## Extracted text
——

These assumptions reduce the physics to a simple monotonic mapping,

\[ k \rightarrow P_t \]

which has several important consequences,

  • The system is strongly nonlinear in the inverse sense (pressure depends on \(1/k\))

  • A single scalar parameter (\(k\)) is sufficient to explain all observations

  • All uncertainty enters through permeability only (no model structural uncertainty)

  • Each observation time provides independent information about the same static parameter

  • The EnKF update progressively reduces uncertainty in \(k\) as more pressure data are assimilated

This simplified Darcy formulation turns the subsurface flow problem into a clean inverse problem:

  • infer a single static permeability value from repeated noisy pressure observations through a nonlinear forward mapping

Load the Required Libraries#

The following code loads the required libraries.

import numpy as np                                            # ndarrays for gridded data
import matplotlib.pyplot as plt                               # plotting
from matplotlib.ticker import (MultipleLocator, AutoMinorLocator) # control of axes ticks
import matplotlib.ticker as mticker
seed= 42                                                      # random number seed

If you get a package import error, you may have to first install some of these packages. This can usually be accomplished by opening up a command window on Windows and then typing ‘python -m pip install [package-name]’. More assistance is available with the respective package docs.

Define Functions#

These are the fundamental functions required to calculate a multiple point simulation (MPS) realization, including,

  • build_synthetic_pressure_dataset - build a simple synthetic pressure dataset given input flow rates (\(\frac{m^3}{s}\)), true permeability (\(m^2\)), and permeability error (\(m^4\)), fluid dynamic viscosity (\(\mu\)) (\(Pa \cdot s\)), length of flow path (\(m\)), cross sectional area (\(m^2\))

——

(Items in a dataset)
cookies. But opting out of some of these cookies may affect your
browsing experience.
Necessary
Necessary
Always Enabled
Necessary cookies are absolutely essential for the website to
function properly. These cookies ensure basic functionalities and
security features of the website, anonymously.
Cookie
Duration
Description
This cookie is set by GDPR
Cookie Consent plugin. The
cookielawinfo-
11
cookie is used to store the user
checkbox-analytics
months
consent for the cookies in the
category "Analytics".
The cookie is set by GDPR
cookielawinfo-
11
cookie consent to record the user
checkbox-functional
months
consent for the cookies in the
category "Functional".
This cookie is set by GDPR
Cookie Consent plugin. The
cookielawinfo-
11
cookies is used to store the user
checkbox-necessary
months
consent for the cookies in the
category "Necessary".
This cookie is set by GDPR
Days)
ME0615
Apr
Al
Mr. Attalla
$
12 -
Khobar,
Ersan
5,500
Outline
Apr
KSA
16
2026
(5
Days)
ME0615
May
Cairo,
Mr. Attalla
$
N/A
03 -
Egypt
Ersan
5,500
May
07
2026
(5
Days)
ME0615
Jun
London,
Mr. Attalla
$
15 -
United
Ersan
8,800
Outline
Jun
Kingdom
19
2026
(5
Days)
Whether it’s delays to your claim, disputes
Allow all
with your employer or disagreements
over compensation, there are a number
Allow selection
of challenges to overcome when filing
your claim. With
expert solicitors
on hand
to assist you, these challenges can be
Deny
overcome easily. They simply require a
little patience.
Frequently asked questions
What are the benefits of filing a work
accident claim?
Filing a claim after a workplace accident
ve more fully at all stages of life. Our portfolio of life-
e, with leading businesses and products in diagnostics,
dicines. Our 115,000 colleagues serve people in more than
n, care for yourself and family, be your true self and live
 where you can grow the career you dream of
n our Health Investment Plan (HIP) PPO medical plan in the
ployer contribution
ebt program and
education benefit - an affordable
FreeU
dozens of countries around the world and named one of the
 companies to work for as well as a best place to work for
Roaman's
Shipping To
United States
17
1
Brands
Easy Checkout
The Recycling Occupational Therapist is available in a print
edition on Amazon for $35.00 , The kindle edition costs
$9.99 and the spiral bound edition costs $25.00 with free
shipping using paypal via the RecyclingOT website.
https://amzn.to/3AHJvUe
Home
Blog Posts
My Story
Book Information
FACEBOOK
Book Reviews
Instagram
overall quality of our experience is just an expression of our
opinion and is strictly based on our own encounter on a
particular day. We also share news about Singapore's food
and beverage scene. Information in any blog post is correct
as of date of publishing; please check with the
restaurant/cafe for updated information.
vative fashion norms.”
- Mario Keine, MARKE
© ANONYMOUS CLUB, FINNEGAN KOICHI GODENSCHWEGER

——

## Tasks to perform
**1.** In the permeability inversion walkthrough, what value is assigned to the random number seed?
**2.** Rewrite the permeability inversion walkthrough, starting with "Define Functions#" and going on through "sectional area (\(m^2\))", with "realization" changed to "outcome".
**3.** Carry on the permeability inversion walkthrough from the point where it stops.

## Answers
**1.** 42

**2.**
Define Functions#

These are the fundamental functions required to calculate a multiple point simulation (MPS) outcome, including,

  • build_synthetic_pressure_dataset - build a simple synthetic pressure dataset given input flow rates (\(\frac{m^3}{s}\)), true permeability (\(m^2\)), and permeability error (\(m^4\)), fluid dynamic viscosity (\(\mu\)) (\(Pa \cdot s\)), length of flow path (\(m\)), cross sectional area (\(m^2\))

**3.**
  • generate_initial_ensemble - scan the training image and find data event matches, return the matches and frequencies of each facies at the matches with the option to plot the matches (red dots) over the training image

  • ensemble_mean - vectorized code for scanning the training image for data event matches, without visualization as a speed up for simulating all previous nodes before the current visualized node

Along with convenience functions,

  • ensemble_variance - add data to simulation model, and include any number of truth values to mimic a partially completed simulation if computational time is too long for a complete simulated realization

  • ensemble_covariance, covariance_PP, covariance_qP - plot the simulation model with the new simulated realization added

  • compute_kalman_gain - plot the conditional PDF for facies given the data event and training image as a pie plot

def build_synthetic_pressure_dataset(T, k_true, q_t, R,       # build synthetic P(t) model from q(t) and true permeability
    mu=1e-3, L=1.0,A=1.0,random_seed=None,return_true=False):
    if random_seed is not None:
        np.random.seed(random_seed)                           # set random seed for workflow repeatability       

    q_t = np.asarray(q_t)
    P_true = (q_t * mu * L) / (k_true * A)                    # Darcy law (SI consistent)

    noise = np.random.normal(0, np.sqrt(R), T)                # additive Gaussian noise (EnKF-consistent)
    P_obs = P_true + noise
    P_obs = np.clip(P_obs, 1.0, None)                         # remove non-physical values
    
    data = {"t": np.arange(T),"q_t": q_t,"P_obs": P_obs}

    if return_true:
        data["P_true"] = P_true                               # P_true to output for model checking, use P_obs 
    return data

def generate_initial_ensemble(N_e, mu_logk, sigma_logk,       # Monte Carlo simulate initial k ensemble from lognormal distribution
    random_seed=None):

    if random_seed is not None:                               # set random seed for workflow repeatability
        np.random.seed(random_seed)

    logk = np.random.normal(mu_logk, sigma_logk, N_e)         # Monte Carlo simulation n_e times
    k = np.exp(logk)
    return k

def ensemble_mean(x):                                         # calculate ensemble mean                          
    return np.mean(x)

def ensemble_variance(x):                                     # calculate ensemble variance
    Ne = len(x)
    return np.sum((x - np.mean(x))**2) / (Ne - 1)


def ensemble_covariance(x, y):                                # calculate covariance between two ensembles  
    Ne = len(x)
    return np.sum((x - np.mean(x)) * (y - np.mean(y))) / (Ne - 1)

def covariance_PP(P_hat):                                     # calculate covariance within an ensemble over locations
    return ensemble_covariance(P_hat, P_hat)

def covariance_kP(k, P_hat):                                  # calculate covariance between two ensembles 
    return ensemble_covariance(k, P_hat)

def compute_kalman_gain(C_xp, C_pp, R):                       # calculate Kalman gain (since 1 location all are scalers)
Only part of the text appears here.